Work, Freedom, and Love

Be “unattached.” Let things work; let brain centers work. Work incessantly, but let not a ripple conquer the mind. Work as if you were a stranger in this land, a sojourner. Work incessantly, but do not bind yourselves; bondage is terrible. This world is not our habitation; it is only one of the many stages through which we are passing. Remember that great saying of the Sankhya: ‘The world of nature is for the soul, not the soul for nature.’ The very reason of nature’s existence is for the education of the soul. It has no other meaning; it is there because the soul must have knowledge, and through knowledge free itself. If we remember this always, we shall never be attached to nature. We shall know that nature is a book in which we are to read, and that when we have gained the required knowledge, the book is of no more value to us. Instead of that, however, we are identifying ourselves with nature, that the spirit is for the flesh, and, as the common saying has it, we think that man ‘lives to eat’ and not ‘eats to live.’ We are continually making this mistake; we are regarding nature as ourselves and are becoming attached to it. And as soon as this attachment comes, there is the deep impression on the soul, which binds us down and makes us work not from freedom but like slaves.

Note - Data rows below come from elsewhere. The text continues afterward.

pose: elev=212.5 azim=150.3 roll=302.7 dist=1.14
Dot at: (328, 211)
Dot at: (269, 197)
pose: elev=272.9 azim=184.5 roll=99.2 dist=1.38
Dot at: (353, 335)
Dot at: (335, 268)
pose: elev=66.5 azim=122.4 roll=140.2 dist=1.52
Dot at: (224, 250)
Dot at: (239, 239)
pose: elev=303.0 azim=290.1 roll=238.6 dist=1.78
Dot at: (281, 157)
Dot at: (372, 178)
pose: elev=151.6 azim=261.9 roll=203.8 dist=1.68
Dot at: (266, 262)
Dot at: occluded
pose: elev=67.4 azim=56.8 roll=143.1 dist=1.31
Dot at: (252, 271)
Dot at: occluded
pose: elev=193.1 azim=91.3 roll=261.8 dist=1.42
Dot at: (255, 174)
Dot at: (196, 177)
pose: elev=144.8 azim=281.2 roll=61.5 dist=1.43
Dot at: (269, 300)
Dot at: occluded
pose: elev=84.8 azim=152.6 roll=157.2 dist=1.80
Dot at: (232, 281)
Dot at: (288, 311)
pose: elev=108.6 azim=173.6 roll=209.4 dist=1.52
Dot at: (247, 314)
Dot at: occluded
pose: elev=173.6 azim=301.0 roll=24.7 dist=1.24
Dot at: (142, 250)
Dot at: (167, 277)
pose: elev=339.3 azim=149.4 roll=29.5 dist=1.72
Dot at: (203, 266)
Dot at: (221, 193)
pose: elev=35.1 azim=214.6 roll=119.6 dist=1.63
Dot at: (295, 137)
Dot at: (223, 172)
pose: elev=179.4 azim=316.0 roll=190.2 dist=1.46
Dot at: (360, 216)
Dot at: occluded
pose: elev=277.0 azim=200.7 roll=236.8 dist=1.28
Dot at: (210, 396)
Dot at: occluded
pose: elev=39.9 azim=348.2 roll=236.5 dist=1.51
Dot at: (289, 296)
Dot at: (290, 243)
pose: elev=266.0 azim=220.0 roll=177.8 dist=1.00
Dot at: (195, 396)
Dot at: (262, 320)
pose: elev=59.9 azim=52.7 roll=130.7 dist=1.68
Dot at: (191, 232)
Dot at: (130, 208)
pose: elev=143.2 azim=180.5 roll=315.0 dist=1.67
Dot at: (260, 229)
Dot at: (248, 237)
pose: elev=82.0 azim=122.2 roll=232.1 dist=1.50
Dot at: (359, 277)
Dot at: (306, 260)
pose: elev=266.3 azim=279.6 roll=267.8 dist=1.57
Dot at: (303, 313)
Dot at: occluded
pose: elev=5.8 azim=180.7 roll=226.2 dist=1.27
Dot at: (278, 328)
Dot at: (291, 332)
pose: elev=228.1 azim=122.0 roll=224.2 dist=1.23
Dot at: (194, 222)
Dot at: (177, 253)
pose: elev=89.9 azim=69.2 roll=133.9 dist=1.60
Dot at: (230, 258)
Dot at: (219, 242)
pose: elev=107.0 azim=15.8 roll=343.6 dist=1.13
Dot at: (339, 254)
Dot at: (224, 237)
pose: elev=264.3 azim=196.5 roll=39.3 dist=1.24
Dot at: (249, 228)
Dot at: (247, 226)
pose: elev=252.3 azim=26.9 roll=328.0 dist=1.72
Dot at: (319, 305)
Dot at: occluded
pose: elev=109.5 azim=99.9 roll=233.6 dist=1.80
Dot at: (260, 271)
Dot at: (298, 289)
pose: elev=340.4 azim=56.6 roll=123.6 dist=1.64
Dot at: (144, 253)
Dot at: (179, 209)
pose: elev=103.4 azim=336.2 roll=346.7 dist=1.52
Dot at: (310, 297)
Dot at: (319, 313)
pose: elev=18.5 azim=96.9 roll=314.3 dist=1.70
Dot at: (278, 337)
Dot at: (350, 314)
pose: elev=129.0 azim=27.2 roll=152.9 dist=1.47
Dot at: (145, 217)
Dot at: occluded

The whole gist of this teaching is that you should work like a master and not as a slave. Work incessantly, but do not do slave’s work. Do you not see how everybody works? Nobody can be altogether at rest. Ninety-nine per cent of mankind works like slaves, and the result is misery. It is all selfish work. Work through freedom! Work through love! The word ‘love’ is very difficult to understand. Love never comes until there is freedom. There is no true love possible in the slave. If you buy a slave and tie him down in chains and make him work for you, he will work like a drudge, but there will be no love in him. So when we ourselves work for the things of the world as slaves, there can be no love in us, and our work is not true work. This is true of work done for relatives and friends, and is true of work done for our own selves. Selfish work is slave’s work; and here is a test. Every act of love brings happiness. There is no act of love which does not bring peace and blessedness as its reaction. Real existence, real knowledge, and real love are eternally connected with one another, the three in one. Where one of them is, the others also must be. They are the three aspects of the One without a second: Existence-Knowledge-Bliss. When that existence becomes relative, we see it as the world. That knowledge becomes in its turn modified into the knowledge of the things of this world; and that bliss forms the foundation of all true love known to the heart of man. Therefore true love can never react so as to cause pain either to the lover or the beloved. . . . With love there is no painful reaction. Love only brings a reaction of bliss; if it does not, it is not love. It is mistaking something else for love. When you have succeeded in loving your husband, your wife, your children, the whole world, the universe, in such a manner that there is no reaction of pain or jealousy, no selfish feeling, then you are in a fit state to be unattached. . . .

To attain this unattachment is almost a life-work, but as soon as we have reached this point, we have attained the goal of love and become free. The bondage of nature falls from us, and we see nature as she is. She forges no more chains for us. We stand entirely free and take not the results of work into consideration. Who then cares for what the results may be?